Giving babies antioxidant MitoQ while in womb may prevent heart disease later in life

CAMBRIDGE, United Kingdom – Heart disease kills one in three people and costs the United States and Canada $130 billion each year. Most of this financial burden comes from treatment costs rather than preventative measures. Scientists and doctors are now focusing on finding ways to prevent the disease rather than simply treating it. One of those ways means treating patients while they’re still in the womb. Researchers at the University of Cambridge say giving the antioxidant MitoQ to pregnant sheep prevented their offspring from developing heart disease later in life.

A common complication in human pregnancy is low oxygen in the womb. Doctors can detect this condition, fetal hypoxia, during pregnancy. Chronic fetal hypoxia occurs due to a variety of factors, such as infection of the placenta, obesity in the mother, gestational diabetes, and pre-eclampsia.

How stress in the womb can lead to heart disease

One complication of fetal hypoxia is “oxidative stress,” which can lead to heart and blood vessel damage in babies. In normal conditions, our bodies maintain a constant balance between producing reactive oxygen species (ROS) and eliminating them through natural antioxidant mechanisms. Oxidative stress occurs when ROS production overwhelms our bodies’ internal antioxidant processes.

“Many people may be predisposed to heart disease as adults because of the low level of oxygen they received in the womb. By providing a specific mitochondria-targeted antioxidant supplement to mothers whose pregnancy is complicated by fetal hypoxia, we can potentially prevent this,” says lead researcher Professor Dino Giussani in a university release.

Giussani is a professor in the Department of Physiology, Development, and Neuroscience at the University of Cambridge.

MitoQ’s long lasting impact

Mitochondria (cellular structures that create energy to power the body’s processes) are a major source of ROS and play an important role in oxidative stress. The British team targeted mitochondria using the antioxidant. The study finds MitoQ accumulates in mitochondria and reduces oxidative stress.

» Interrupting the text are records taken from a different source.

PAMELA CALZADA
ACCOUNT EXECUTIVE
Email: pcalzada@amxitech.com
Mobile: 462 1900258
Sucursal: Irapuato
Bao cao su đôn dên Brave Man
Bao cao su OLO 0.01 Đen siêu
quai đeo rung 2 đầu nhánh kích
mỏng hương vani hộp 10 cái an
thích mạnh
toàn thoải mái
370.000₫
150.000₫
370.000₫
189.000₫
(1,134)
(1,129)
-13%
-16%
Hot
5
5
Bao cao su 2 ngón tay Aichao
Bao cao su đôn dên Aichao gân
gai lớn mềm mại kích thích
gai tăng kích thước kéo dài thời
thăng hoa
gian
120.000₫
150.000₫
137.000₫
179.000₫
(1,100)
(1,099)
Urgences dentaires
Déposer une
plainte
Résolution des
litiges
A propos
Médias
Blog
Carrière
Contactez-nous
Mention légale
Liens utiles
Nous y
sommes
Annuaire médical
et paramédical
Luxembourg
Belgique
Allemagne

Researchers induced low oxygen conditions in pregnant sheep and before giving them MitoQ. Their results show using MitoQ prevents hypoxia-induced fetal growth restriction and high blood pressure among the offspring when they become adults.

“MitoQ has already been used in a number of human trials, for example it was shown to lower hypertension in older subjects. It is very exciting to see the potential to use MitoQ to treat a baby during a problematic pregnancy and prevent problems arising far later in life. There’s still a long way to go before this can be used by pregnant mothers, but our work points to new possibilities for novel treatments,” researcher Mike Murphy explains.

“If we want to reduce the prevalence of cardiovascular disease, we need to think of prevention rather than a cure. Applying this concept to pregnancy complications, we can bring preventative medicine all the way back into the womb – it’s treatment before birth. It completely changes our way of thinking about heart disease,” adds Giussani.

The study is published in the journal Science Advances.